Sebastiao Pereira hunts for outliers:
Outliers can significantly distort statistical analysis and lead to incorrect conclusions when interpreting data. In this article, we will look at how to find outliers in SQL Server using various T-SQL queries. Understanding how to find outliers in SQL is crucial for accurate data analysis.
Sebastiao uses PERCENTILE_CONT()
in this demonstration. That works fine for relatively small tables, though it does not scale well at all. Once you’re in the millions of records, it gets slow. From there, my joke is that, if you have 100 million or more records, you can start a query with PERCENTILE_CONT()
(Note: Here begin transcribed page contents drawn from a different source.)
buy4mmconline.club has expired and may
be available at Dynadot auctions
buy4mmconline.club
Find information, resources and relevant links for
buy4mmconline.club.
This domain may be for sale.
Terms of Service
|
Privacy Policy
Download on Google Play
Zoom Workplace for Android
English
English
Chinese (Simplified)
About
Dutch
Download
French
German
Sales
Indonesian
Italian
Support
on one instance. Meanwhile, on a separate instance, as soon as you kick off that query, go install SQL Server ML Services, configure it, check out a tutorial on R or Python, figure out how you can calculate the inter-quartile range in that language, learn how ML Services works, and you’ll still get the answer before your first query finishes.
If you’re using SQL Server 2022, there is a new APPROX_PERCENTILE_CONT()
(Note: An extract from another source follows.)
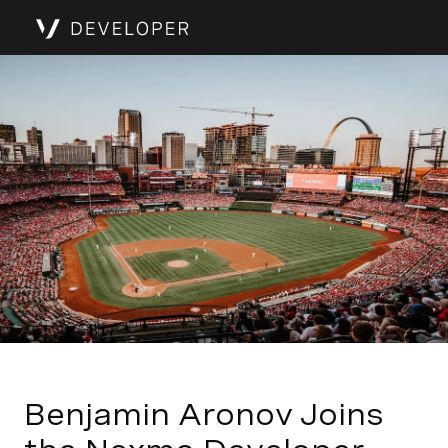
Benjamin Aronov Joins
that is orders of magnitude faster as you get increasingly large datasets. It’s also accurate to within 1.33% (on each side of the correct answer) within a 99% confidence. The way the query works is a bit different, though, because the approximation is a nested set function using a WITHIN GROUP()
clause, whereas PERCENTILE_CONT()
is a window function that uses an OVER()
clause. That means it’s not quite as easy as slapping “APPROX_” to the start of the query, but because Sebastiao uses WITHIN GROUP
in the T-SQL, it’s pretty close: PERCENTILE_CONT(0.25) WITHIN GROUP (ORDER BY [ObsValue]) OVER() AS Q1
becomes APPROX_PERCENTILE_CONT(0.25) WITHIN GROUP (ORDER BY [ObsValue]) AS Q1
or something like that–I’m compiling in the browser here.